In fotografia, la profondità di campo (DoF dall’inglese Depth of Field) è la distanza davanti e dietro al soggetto principale che appare nitida (a fuoco). Ci sono molti fattori che incidono sulla profondità di campo in uno scatto. I più importanti sono la lunghezza focale, la distanza del soggetto, e l’impostazione del diaframma della fotocamera. Alcuni dei software che utilizziamo per creare visualizzazioni 3d hanno tra le varie impostazioni i fattori appena descritti, quindi è possibile realizzare quest’effetto nelle nostre immagini.

 

Depth_of_field_diagram

Copyright: © Jared C. Benedict

Potete trovare questi parametri nei software. Questi sono i nomi corrispondenti che possono variare a seconda del software/plugin:

  • Lunghezza o distanza focale – Focal Distance;
  • Distanza del soggetto – Dipende ovviamente dalla posizione della camera in relazione al soggetto;
  • Apertura Diaframma – f-Stop.

In rete sono disponbili vari tools che permettono di prendere confidenza con la profodità di campo:

1 Dof Cue Tool – Permette di previsualizzare il dof in differenti situazioni. E’ possibile modificare i fattori sopra citati, oltre che lo Shutter Speed (velocità dell’otturatore) e vedere in tempo reale le modifiche all’immagine.
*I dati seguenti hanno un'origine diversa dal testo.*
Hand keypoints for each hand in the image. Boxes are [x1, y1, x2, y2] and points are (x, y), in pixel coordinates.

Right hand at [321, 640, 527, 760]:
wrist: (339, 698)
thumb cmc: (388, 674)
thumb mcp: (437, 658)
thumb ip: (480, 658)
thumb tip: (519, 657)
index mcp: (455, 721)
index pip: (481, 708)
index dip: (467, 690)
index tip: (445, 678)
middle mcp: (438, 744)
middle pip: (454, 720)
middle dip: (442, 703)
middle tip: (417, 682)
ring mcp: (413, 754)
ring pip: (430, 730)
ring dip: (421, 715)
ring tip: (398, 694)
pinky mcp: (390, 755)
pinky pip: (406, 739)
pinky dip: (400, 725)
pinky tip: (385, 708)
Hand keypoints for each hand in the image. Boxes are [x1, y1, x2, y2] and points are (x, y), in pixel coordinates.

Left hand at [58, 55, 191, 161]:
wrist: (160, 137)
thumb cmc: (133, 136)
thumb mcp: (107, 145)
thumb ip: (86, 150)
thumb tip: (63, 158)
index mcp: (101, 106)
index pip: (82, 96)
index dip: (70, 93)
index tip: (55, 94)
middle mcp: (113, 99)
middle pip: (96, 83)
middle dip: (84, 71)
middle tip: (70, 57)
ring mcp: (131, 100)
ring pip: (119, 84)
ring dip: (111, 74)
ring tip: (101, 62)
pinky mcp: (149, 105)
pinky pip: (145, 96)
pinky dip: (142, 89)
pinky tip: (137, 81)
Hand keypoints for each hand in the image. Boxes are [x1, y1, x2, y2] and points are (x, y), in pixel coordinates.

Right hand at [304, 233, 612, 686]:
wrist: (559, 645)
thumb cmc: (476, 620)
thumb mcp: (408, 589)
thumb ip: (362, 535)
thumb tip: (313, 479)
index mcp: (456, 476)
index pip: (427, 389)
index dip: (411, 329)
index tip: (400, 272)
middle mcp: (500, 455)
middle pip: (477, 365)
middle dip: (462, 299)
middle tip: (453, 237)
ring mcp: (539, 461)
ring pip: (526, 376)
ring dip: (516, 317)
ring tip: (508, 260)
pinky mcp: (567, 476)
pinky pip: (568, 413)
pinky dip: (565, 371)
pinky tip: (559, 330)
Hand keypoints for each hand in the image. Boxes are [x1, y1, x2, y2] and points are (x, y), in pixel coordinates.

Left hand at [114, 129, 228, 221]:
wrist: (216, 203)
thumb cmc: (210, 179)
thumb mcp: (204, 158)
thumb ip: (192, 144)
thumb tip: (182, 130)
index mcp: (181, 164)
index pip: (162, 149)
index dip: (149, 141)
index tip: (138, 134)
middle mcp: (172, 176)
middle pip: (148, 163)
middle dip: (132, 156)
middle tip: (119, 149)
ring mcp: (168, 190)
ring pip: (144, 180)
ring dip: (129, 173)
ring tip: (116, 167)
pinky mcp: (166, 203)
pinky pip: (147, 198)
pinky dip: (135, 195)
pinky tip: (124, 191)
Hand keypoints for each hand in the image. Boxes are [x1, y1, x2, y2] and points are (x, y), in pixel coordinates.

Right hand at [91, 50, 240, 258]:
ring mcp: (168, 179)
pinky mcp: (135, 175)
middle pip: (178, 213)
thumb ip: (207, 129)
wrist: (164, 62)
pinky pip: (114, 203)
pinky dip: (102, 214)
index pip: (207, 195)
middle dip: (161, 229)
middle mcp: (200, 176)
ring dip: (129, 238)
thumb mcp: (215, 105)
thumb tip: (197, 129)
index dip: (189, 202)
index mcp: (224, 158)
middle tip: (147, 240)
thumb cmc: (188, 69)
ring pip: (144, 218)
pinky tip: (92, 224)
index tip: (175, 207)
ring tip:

2 Dof Master Depth of Field Calculator – Calcolatore di Profondità di campo. Scelta la camera, la lunghezza focale, l’apertura del diaframma e la distanza del soggetto principale, conosceremo l’ampiezza del dof e tutte le distanze legate alla zona nitida e sfocata dell’ immagine che vogliamo creare.

Nell’immagine in apertura del post come potete vedere il pendente sulla destra è nitido, mentre l’anello non è a fuoco, cioè non rientra nel campo del dof.

Queste 2 immagini realizzate hanno le stesse impostazioni, differiscono solamente per l’apertura del diaframma:

Immagine – Diaframma Aperto – Piccola porzione del pendente a fuoco

Post-Dof-Profondita-di-campo-Diaframma-Aperto

Immagine – Diaframma Chiuso – Elementi a fuoco

Post-Dof-Profondita-di-campo-Diaframma-Chiuso

Il diaframma ha un ruolo fondamentale nella profondità di campo, perciò possiamo dire questo: tanto più è chiuso il diaframma (valori della f grandi) tanto più aumenterà la Dof.

Nella seconda immagine il diaframma è molto chiusto e gli elementi sono a fuoco, mentre nella prima il diaframma è aperto e ho solo una piccola parte del pendente a fuoco; equivale ad una piccola Dof.

Ricordo anche che variando l’apertura del diaframma l’esposizione della fotografia o del render variano di consequenza questo perché la luce che passa dall’obbiettivo è differente.